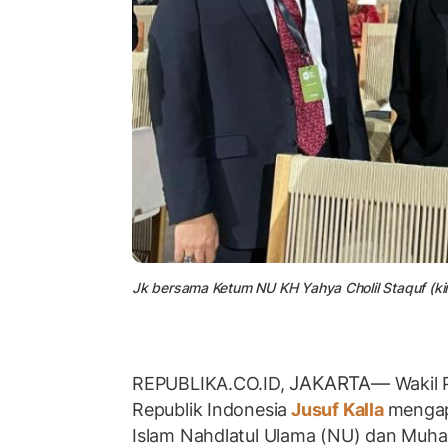
Jk bersama Ketum NU KH Yahya Cholil Staquf (ki
JAKARTA—
REPUBLIKA.CO.ID,
Wakil 
Republik Indonesia
Jusuf Kalla
mengap
Islam Nahdlatul Ulama (NU) dan Muh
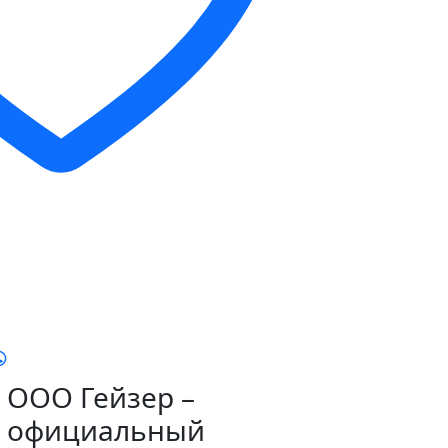
ООО Гейзер –
официальный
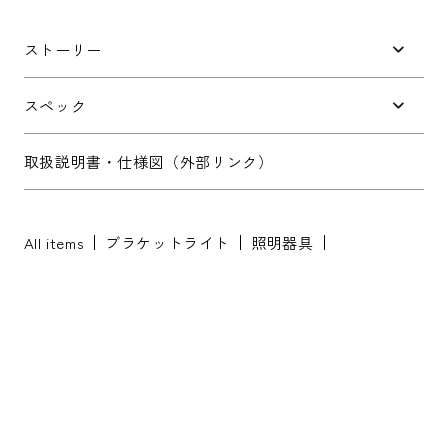
件名
*
ストーリー
お問い合わせ内容
*
スペック
取扱説明書・仕様図（外部リンク）
All items
ブラケットライト
照明器具
※配送・設置に関しましては、地域により対応が異なりますため、都道
府県をご記入ください。
お名前
*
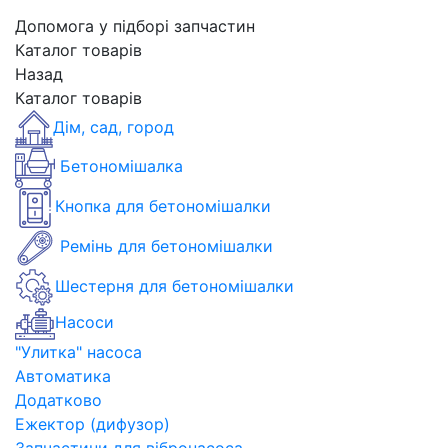
Допомога у підборі запчастин
Каталог товарів
Назад
Каталог товарів
Дім, сад, город
Бетономішалка
Кнопка для бетономішалки
Ремінь для бетономішалки
Шестерня для бетономішалки
Насоси
"Улитка" насоса
Автоматика
Додатково
Ежектор (дифузор)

──────────────────────────────

▸ **Work item**
Could you put every line of text in the listing above into a Markdown table with the columns "No." and "Line," numbering the rows and skipping blank lines? Leave the pictures out.

▸ **Exercise response**
| No. | Line |
|---|---|
| 1 | Jk bersama Ketum NU KH Yahya Cholil Staquf (ki |
| 2 | JAKARTA— |
| 3 | REPUBLIKA.CO.ID, |
| 4 | Wakil  |
| 5 | Republik Indonesia |
| 6 | Jusuf Kalla |
| 7 | mengap |
| 8 | Islam Nahdlatul Ulama (NU) dan Muh |
| 9 | ООО Гейзер – |
| 10 | официальный |
| 11 | 件名 |
| 12 | * |
| 13 | ストーリー |
| 14 | お問い合わせ内容 |
| 15 | * |
| 16 | スペック |
| 17 | 取扱説明書・仕様図（外部リンク） |
| 18 | All items |
| 19 | ブラケットライト |
| 20 | 照明器具 |
| 21 | ※配送・設置に関しましては、地域により対応が異なりますため、都道 |
| 22 | 府県をご記入ください。 |
| 23 | お名前 |
| 24 | * |
| 25 | Допомога у підборі запчастин |
| 26 | Каталог товарів |
| 27 | Назад |
| 28 | Каталог товарів |
| 29 | Дім, сад, город |
| 30 | Бетономішалка |
| 31 | Кнопка для бетономішалки |
| 32 | Ремінь для бетономішалки |
| 33 | Шестерня для бетономішалки |
| 34 | Насоси |
| 35 | "Улитка" насоса |
| 36 | Автоматика |
| 37 | Додатково |
| 38 | Ежектор (дифузор) |